Please reproduce, word for word, the part of the passage below on pandemic-era laboratory innovation that opens with the words containing "Fig. 1: Examples" and closes with "of the laboratory.".

+++ Passage shown +++

Fig. 1: Examples of innovation during the pandemic.

a | 3D printing of personal protective equipment. b | Digitization of fume cupboards. c | Real laboratory. d | Virtual digital twin version of the laboratory.

During the first lockdown, my research group set out to learn Arduino programming as a way of keeping in touch and keeping minds focused on research. This enabled my group to learn programming whilst they were unable to work in the laboratory, meaning that we were well placed to implement this new-learned research once we returned. This approach was reflected globally with a huge increase in anecdotal reports of scientists learning how to program, typically in Python, and owing to the restrictions on personnel numbers in laboratories, this also led to changes in industry. Where once external network connections were viewed as an anathema by company IT departments, the need to monitor reactions for safety whilst maintaining a reduced number of personnel in laboratories meant that many companies such as Vernalis could easily implement data logging via low-cost Raspberry Pi boards connected to the network⁴. The advantages of this approach are now obvious in hindsight, and these innovations have remained despite the return to a normal workflow. The simple expediency of the need to change has led to a longer-term cultural shift in the use of new technology⁵.

We sought to implement this approach in our laboratories, but in a slightly different manner. We have connected our in-house Arduino-derived software, developed during lockdown, to low-cost 3D-printed continuous flow equipment that can seamlessly report data to the cloud (Fig. 1b). This was only made possible by the potentials of 3D printing, as we were able to adapt older-style fume hoods with holders for low-cost tablet PCs. Owing to the sharing nature of the 3D-printing community, these changes can be easily implemented by anyone with access to a 3D printer, as the designs are available in repositories such as Thingiverse. The 3D-printing movement has been a great enabler for research and, as the 3D-printing response to PPE shortages showed, is able to continue to do so owing to the great community spirit shown in the sharing of digital designs.

Before the pandemic, we had started to commercialize our 3D-printed continuous IKA FLOW system; this involved in-person meetings between the UK, USA and Germany that stopped abruptly owing to lockdown and travel restrictions⁶. Whilst we could develop the system slowly via 3D printing of CAD-based designs and virtual meetings, it was no substitute for in-person discussions. To overcome this, we decided to shift towards using virtual reality (VR) as a way of meeting, which was perhaps one of the most paradigm-shifting moments of the pandemic for our group. Using software from Realworld One and donning headsets, we were able to meet, bringing designs and data into a VR-based space to develop a series of prototypes at speeds that previously even in real life had not been possible. Cognizant of the obvious benefits of VR as a substitute for in-person meetings, we have more recently developed a digital twin version of my laboratory in VR with associated equipment to facilitate outreach with schools and collaborative working with other scientists. In this manner, children or collaborators can visit my laboratory by simply putting on a VR headset, enabling them to understand the science in a much simpler manner without the need to travel (Fig. 1c,d). Further developments from this will involve digital input and output from VR into the laboratory to control experimentation, in much the same way as the Chemputer pioneered by Cronin, but simply using controls from within a VR headset⁷.

As seen from some of the examples highlighted above, the pandemic has truly disrupted science but has also allowed technology to accelerate at a much greater pace. These digital adaptation changes forced by COVID-19 are fortunately here to stay.

+++ Data provided +++

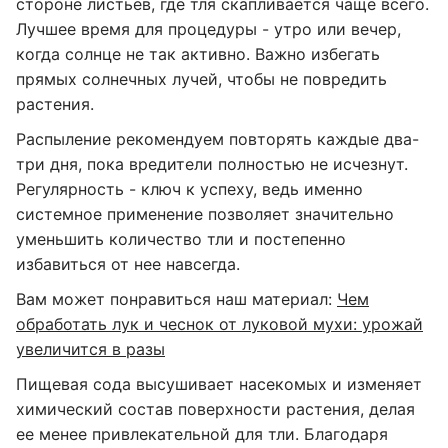
стороне листьев, где тля скапливается чаще всего.
Лучшее время для процедуры - утро или вечер,
когда солнце не так активно. Важно избегать
прямых солнечных лучей, чтобы не повредить
растения.
Распыление рекомендуем повторять каждые два-
три дня, пока вредители полностью не исчезнут.
Регулярность - ключ к успеху, ведь именно
системное применение позволяет значительно
уменьшить количество тли и постепенно
избавиться от нее навсегда.
Вам может понравиться наш материал:
Чем
обработать лук и чеснок от луковой мухи: урожай
увеличится в разы
Пищевая сода высушивает насекомых и изменяет
химический состав поверхности растения, делая
ее менее привлекательной для тли. Благодаря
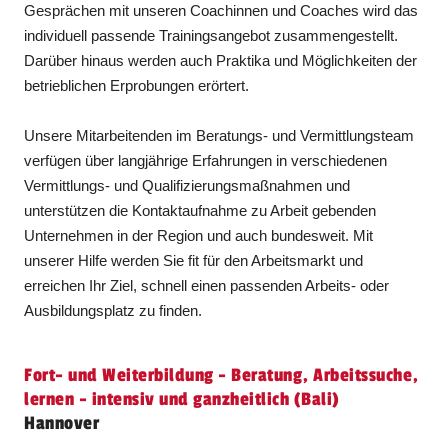
Gesprächen mit unseren Coachinnen und Coaches wird das
individuell passende Trainingsangebot zusammengestellt.
Darüber hinaus werden auch Praktika und Möglichkeiten der
betrieblichen Erprobungen erörtert.
Unsere Mitarbeitenden im Beratungs- und Vermittlungsteam
verfügen über langjährige Erfahrungen in verschiedenen
Vermittlungs- und Qualifizierungsmaßnahmen und
unterstützen die Kontaktaufnahme zu Arbeit gebenden
Unternehmen in der Region und auch bundesweit. Mit
unserer Hilfe werden Sie fit für den Arbeitsmarkt und
erreichen Ihr Ziel, schnell einen passenden Arbeits- oder
Ausbildungsplatz zu finden.
Fort- und Weiterbildung - Beratung, Arbeitssuche,
lernen - intensiv und ganzheitlich (Bali)
Hannover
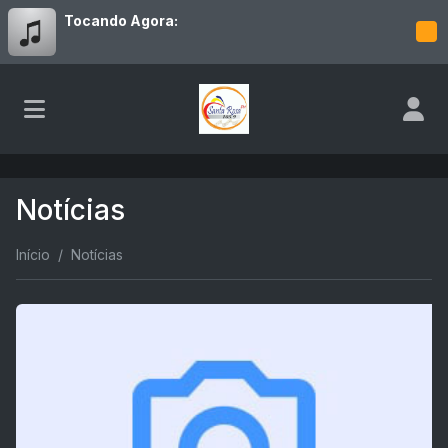
Tocando Agora:
Notícias
Início
Notícias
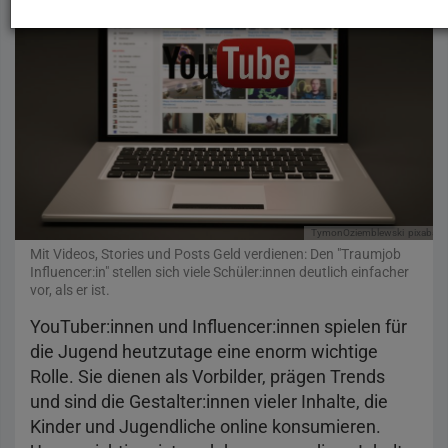
TymonOziemblewski
pixabay
Mit Videos, Stories und Posts Geld verdienen: Den "Traumjob
Influencer:in" stellen sich viele Schüler:innen deutlich einfacher
vor, als er ist.
YouTuber:innen und Influencer:innen spielen für
die Jugend heutzutage eine enorm wichtige
Rolle. Sie dienen als Vorbilder, prägen Trends
und sind die Gestalter:innen vieler Inhalte, die
Kinder und Jugendliche online konsumieren.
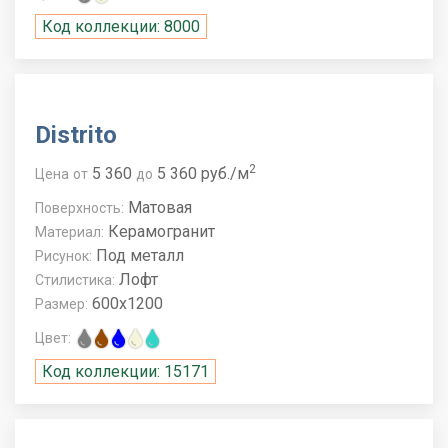
Код коллекции: 8000
Distrito
2
5 360
5 360 руб./м
Цена
от
до
Матовая
Поверхность:
Керамогранит
Материал:
Под металл
Рисунок:
Лофт
Стилистика:
600x1200
Размер:
Цвет:
Код коллекции: 15171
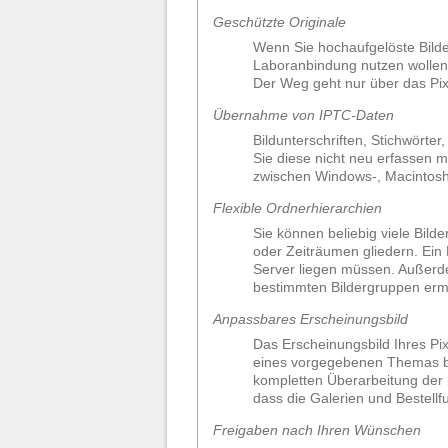
Geschützte Originale
Wenn Sie hochaufgelöste Bilder
Laboranbindung nutzen wollen),
Der Weg geht nur über das Pixt
Übernahme von IPTC-Daten
Bildunterschriften, Stichwört
Sie diese nicht neu erfassen m
zwischen Windows-, Macintosh
Flexible Ordnerhierarchien
Sie können beliebig viele Bild
oder Zeiträumen gliedern. Ein 
Server liegen müssen. Außerd
bestimmten Bildergruppen ermö
Anpassbares Erscheinungsbild
Das Erscheinungsbild Ihres Pi
eines vorgegebenen Themas b
kompletten Überarbeitung der m
dass die Galerien und Bestell
Freigaben nach Ihren Wünschen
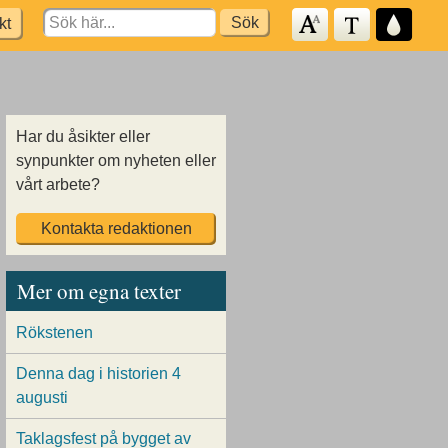
Search
kt
for:
Har du åsikter eller
synpunkter om nyheten eller
vårt arbete?
Kontakta redaktionen
Mer om egna texter
Rökstenen
Denna dag i historien 4
augusti
Taklagsfest på bygget av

+++

* Answer to this exercise:
Fig. 1: Examples of innovation during the pandemic.

a | 3D printing of personal protective equipment. b | Digitization of fume cupboards. c | Real laboratory. d | Virtual digital twin version of the laboratory.